Task: With both ends included, repeat exactly the lines of the entries below from the one containing "técnica, pocos mes" down to the one containing "l banderín, aunque", and no others.
***** Data listing *****
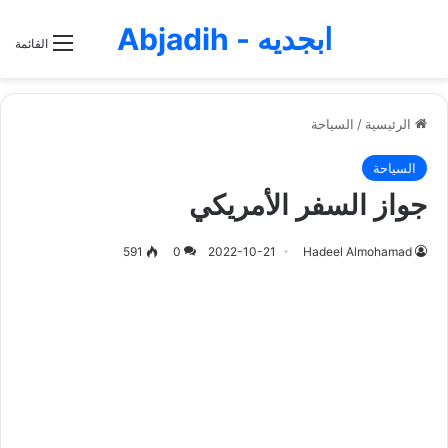
ابجديه - Abjadih
القائمة
الرئيسية
/
السياحة
السياحة
جواز السفر الأمريكي
591
0
2022-10-21
Hadeel Almohamad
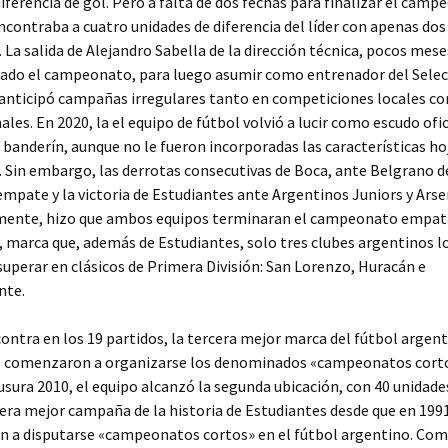
iferencia de gol. Pero a falta de dos fechas para finalizar el camp
ncontraba a cuatro unidades de diferencia del líder con apenas dos
. La salida de Alejandro Sabella de la dirección técnica, pocos mes
tado el campeonato, para luego asumir como entrenador del Sele
 anticipó campañas irregulares tanto en competiciones locales c
ales. En 2020, la el equipo de fútbol volvió a lucir como escudo ofic
l banderín, aunque no le fueron incorporadas las características ho
a. Sin embargo, las derrotas consecutivas de Boca, ante Belgrano 
 empate y la victoria de Estudiantes ante Argentinos Juniors y Arse
mente, hizo que ambos equipos terminaran el campeonato empat
, marca que, además de Estudiantes, solo tres clubes argentinos 
superar en clásicos de Primera División: San Lorenzo, Huracán e
nte.
contra en los 19 partidos, la tercera mejor marca del fútbol argen
1 comenzaron a organizarse los denominados «campeonatos corto
sura 2010, el equipo alcanzó la segunda ubicación, con 40 unidade
cera mejor campaña de la historia de Estudiantes desde que en 199
 a disputarse «campeonatos cortos» en el fútbol argentino. Com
*****
Answer to this exercise:
. La salida de Alejandro Sabella de la dirección técnica, pocos mes
tado el campeonato, para luego asumir como entrenador del Sele
 anticipó campañas irregulares tanto en competiciones locales c
ales. En 2020, la el equipo de fútbol volvió a lucir como escudo ofic
l banderín, aunque no le fueron incorporadas las características ho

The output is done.